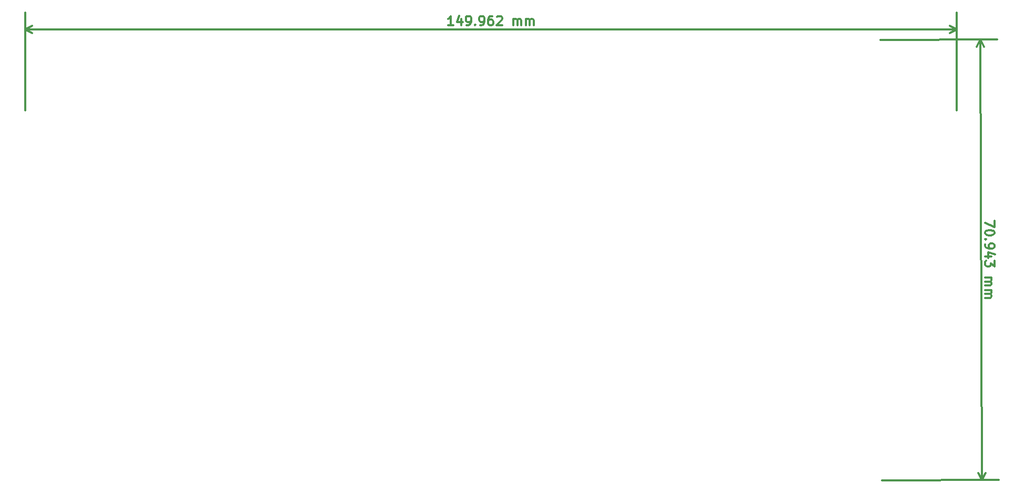
<source format=gbr>
G04 #@! TF.FileFunction,Drawing*
%FSLAX46Y46*%
G04 Gerber Fmt 4.6, Leading zero omitted, Abs format (unit mm)*
G04 Created by KiCad (PCBNEW 4.0.6) date 2017 August 08, Tuesday 08:31:32*
%MOMM*%
%LPD*%
G01*
G04 APERTURE LIST*
%ADD10C,0.100000*%
%ADD11C,0.300000*%
G04 APERTURE END LIST*
D10*
D11*
X244063487Y-94118577D02*
X244067067Y-95118571D01*
X242564775Y-94481089D01*
X244070136Y-95975707D02*
X244070647Y-96118563D01*
X243999730Y-96261675D01*
X243928557Y-96333360D01*
X243785957Y-96405300D01*
X243500501Y-96477750D01*
X243143360Y-96479029D01*
X242857392Y-96408624D01*
X242714280Y-96337707D01*
X242642596Y-96266534D01*
X242570657Y-96123934D01*
X242570145Y-95981078D01*
X242641062Y-95837966D01*
X242712234Y-95766282D01*
X242854835Y-95694343D01*
X243140291Y-95621891D01*
X243497432Y-95620613D01*
X243783400Y-95691018D01*
X243926512Y-95761934D01*
X243998196Y-95833107D01*
X244070136Y-95975707D01*
X242717093Y-97123416D02*
X242645921Y-97195099D01*
X242574237Y-97123928D01*
X242645409Y-97052243D01*
X242717093Y-97123416D01*
X242574237Y-97123928D01*
X242577050Y-97909637D02*
X242578073Y-98195350D01*
X242650012Y-98337950D01*
X242721697Y-98409122D01*
X242936492Y-98551212D01*
X243222461Y-98621616D01*
X243793885Y-98619570D01*
X243936485Y-98547631D01*
X244007658Y-98475947D01*
X244078575Y-98332835D01*
X244077552Y-98047123D01*
X244005612Y-97904522D01*
X243933928Y-97833350D01*
X243790816Y-97762433D01*
X243433675Y-97763712D01*
X243291075Y-97835652D01*
X243219903Y-97907335D01*
X243148986Y-98050448D01*
X243150009Y-98336160D01*
X243221949Y-98478760D01*
X243293633Y-98549933D01*
X243436744Y-98620849D01*
X243584205Y-99906043D02*
X242584211Y-99909624D01*
X244154350Y-99546857D02*
X243081651Y-99193552D01*
X243084975Y-100122118D01*
X244086503Y-100547106D02*
X244089828Y-101475671D01*
X243516612Y-100977720D01*
X243517380Y-101192005D01*
X243446462Y-101335117D01*
X243375291Y-101406801D01*
X243232690Y-101478740D01*
X242875550Y-101480019D01*
X242732438Y-101409103D01*
X242660754Y-101337930D01*
X242588814Y-101195329D01*
X242587280Y-100766760D01*
X242658196Y-100623648D01*
X242729369Y-100551965D01*
X242596231Y-103266744D02*
X243596225Y-103263164D01*
X243453367Y-103263675D02*
X243525052Y-103334847D01*
X243596992Y-103477448D01*
X243597759Y-103691732D01*
X243526842Y-103834844D01*
X243384242Y-103906784D01*
X242598533Y-103909597D01*
X243384242Y-103906784D02*
X243527353Y-103977701D01*
X243599293Y-104120301D01*
X243600061Y-104334585D01*
X243529144Y-104477698D01*
X243386543Y-104549637D01*
X242600834Y-104552450D01*
X242603392Y-105266731D02*
X243603385Y-105263151D01*
X243460528Y-105263663D02*
X243532212Y-105334834D01*
X243604152Y-105477436D01*
X243604920Y-105691719D01*
X243534003Y-105834831D01*
X243391402Y-105906771D01*
X242605693Y-105909584D01*
X243391402Y-105906771D02*
X243534514Y-105977688D01*
X243606454Y-106120289D01*
X243607221Y-106334572D01*
X243536304Y-106477685D01*
X243393704Y-106549624D01*
X242607995Y-106552437D01*
X241787577Y-64940925D02*
X242041577Y-135883125D01*
X225679000Y-64998600D02*
X244487560Y-64931258D01*
X225933000Y-135940800D02*
X244741560Y-135873458D01*
X242041577Y-135883125D02*
X241451127Y-134758728D01*
X242041577Y-135883125D02*
X242623961Y-134754529D01*
X241787577Y-64940925D02*
X241205193Y-66069521D01*
X241787577Y-64940925D02*
X242378027Y-66065322D01*
X156971173Y-62650772D02*
X156114030Y-62650772D01*
X156542602Y-62650772D02*
X156542602Y-61150772D01*
X156399745Y-61365058D01*
X156256887Y-61507915D01*
X156114030Y-61579344D01*
X158256887Y-61650772D02*
X158256887Y-62650772D01*
X157899744Y-61079344D02*
X157542601Y-62150772D01*
X158471173Y-62150772D01*
X159114029Y-62650772D02*
X159399744Y-62650772D01*
X159542601Y-62579344D01*
X159614029Y-62507915D01*
X159756887Y-62293630D01*
X159828315Y-62007915D01*
X159828315Y-61436487D01*
X159756887Y-61293630D01*
X159685458Y-61222201D01*
X159542601Y-61150772D01*
X159256887Y-61150772D01*
X159114029Y-61222201D01*
X159042601Y-61293630D01*
X158971172Y-61436487D01*
X158971172Y-61793630D01*
X159042601Y-61936487D01*
X159114029Y-62007915D01*
X159256887Y-62079344D01*
X159542601Y-62079344D01*
X159685458Y-62007915D01*
X159756887Y-61936487D01*
X159828315Y-61793630D01*
X160471172Y-62507915D02*
X160542600Y-62579344D01*
X160471172Y-62650772D01*
X160399743Y-62579344D01*
X160471172Y-62507915D01*
X160471172Y-62650772D01*
X161256886Y-62650772D02*
X161542601Y-62650772D01*
X161685458Y-62579344D01*
X161756886Y-62507915D01*
X161899744Y-62293630D01*
X161971172Y-62007915D01*
X161971172Y-61436487D01*
X161899744Y-61293630D01*
X161828315Y-61222201D01*
X161685458Y-61150772D01*
X161399744Y-61150772D01*
X161256886Y-61222201D01*
X161185458Y-61293630D01*
X161114029Y-61436487D01*
X161114029Y-61793630D01*
X161185458Y-61936487D01*
X161256886Y-62007915D01*
X161399744Y-62079344D01*
X161685458Y-62079344D01*
X161828315Y-62007915D01*
X161899744Y-61936487D01*
X161971172Y-61793630D01*
X163256886Y-61150772D02*
X162971172Y-61150772D01*
X162828315Y-61222201D01*
X162756886Y-61293630D01*
X162614029Y-61507915D01*
X162542600Y-61793630D01*
X162542600Y-62365058D01*
X162614029Y-62507915D01*
X162685457Y-62579344D01*
X162828315Y-62650772D01*
X163114029Y-62650772D01*
X163256886Y-62579344D01*
X163328315Y-62507915D01*
X163399743Y-62365058D01*
X163399743Y-62007915D01*
X163328315Y-61865058D01*
X163256886Y-61793630D01*
X163114029Y-61722201D01*
X162828315Y-61722201D01*
X162685457Y-61793630D01*
X162614029Y-61865058D01*
X162542600Y-62007915D01*
X163971171Y-61293630D02*
X164042600Y-61222201D01*
X164185457Y-61150772D01*
X164542600Y-61150772D01*
X164685457Y-61222201D01*
X164756886Y-61293630D01*
X164828314Y-61436487D01*
X164828314Y-61579344D01*
X164756886Y-61793630D01*
X163899743Y-62650772D01*
X164828314Y-62650772D01*
X166614028Y-62650772D02*
X166614028Y-61650772D01*
X166614028Y-61793630D02*
X166685456Y-61722201D01*
X166828314Y-61650772D01*
X167042599Y-61650772D01*
X167185456Y-61722201D01*
X167256885Y-61865058D01*
X167256885Y-62650772D01*
X167256885Y-61865058D02*
X167328314Y-61722201D01*
X167471171Y-61650772D01*
X167685456Y-61650772D01*
X167828314Y-61722201D01*
X167899742Y-61865058D01*
X167899742Y-62650772D01*
X168614028Y-62650772D02*
X168614028Y-61650772D01*
X168614028Y-61793630D02*
X168685456Y-61722201D01*
X168828314Y-61650772D01*
X169042599Y-61650772D01*
X169185456Y-61722201D01*
X169256885Y-61865058D01*
X169256885Y-62650772D01*
X169256885Y-61865058D02*
X169328314Y-61722201D01*
X169471171Y-61650772D01*
X169685456Y-61650772D01*
X169828314Y-61722201D01*
X169899742Y-61865058D01*
X169899742Y-62650772D01*
X238023400Y-63322201D02*
X88061800Y-63322201D01*
X238023400Y-76352400D02*
X238023400Y-60622201D01*
X88061800Y-76352400D02*
X88061800Y-60622201D01*
X88061800Y-63322201D02*
X89188304Y-62735780D01*
X88061800Y-63322201D02*
X89188304Y-63908622D01*
X238023400Y-63322201D02*
X236896896Y-62735780D01*
X238023400Y-63322201D02*
X236896896Y-63908622D01*
M02*

</source>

○ ○ ○ ○ ○ ○ ○

__YOUR GOAL__
Within the material above, the line with "X159542601Y-62579344D01*" opens the range and the line with "X161685458Y-62079344D01*" closes it; reproduce that range word for word.

__ANSWER TO THIS EXERCISE__
X159542601Y-62579344D01*
X159614029Y-62507915D01*
X159756887Y-62293630D01*
X159828315Y-62007915D01*
X159828315Y-61436487D01*
X159756887Y-61293630D01*
X159685458Y-61222201D01*
X159542601Y-61150772D01*
X159256887Y-61150772D01*
X159114029Y-61222201D01*
X159042601Y-61293630D01*
X158971172Y-61436487D01*
X158971172Y-61793630D01*
X159042601Y-61936487D01*
X159114029Y-62007915D01*
X159256887Y-62079344D01*
X159542601Y-62079344D01*
X159685458Y-62007915D01*
X159756887Y-61936487D01*
X159828315Y-61793630D01*
X160471172Y-62507915D02*
X160542600Y-62579344D01*
X160471172Y-62650772D01*
X160399743Y-62579344D01*
X160471172Y-62507915D01*
X160471172Y-62650772D01*
X161256886Y-62650772D02*
X161542601Y-62650772D01*
X161685458Y-62579344D01*
X161756886Y-62507915D01*
X161899744Y-62293630D01*
X161971172Y-62007915D01*
X161971172Y-61436487D01*
X161899744Y-61293630D01*
X161828315Y-61222201D01*
X161685458Y-61150772D01*
X161399744Y-61150772D01*
X161256886Y-61222201D01*
X161185458Y-61293630D01*
X161114029Y-61436487D01*
X161114029Y-61793630D01*
X161185458Y-61936487D01*
X161256886Y-62007915D01*
X161399744Y-62079344D01*
X161685458Y-62079344D01*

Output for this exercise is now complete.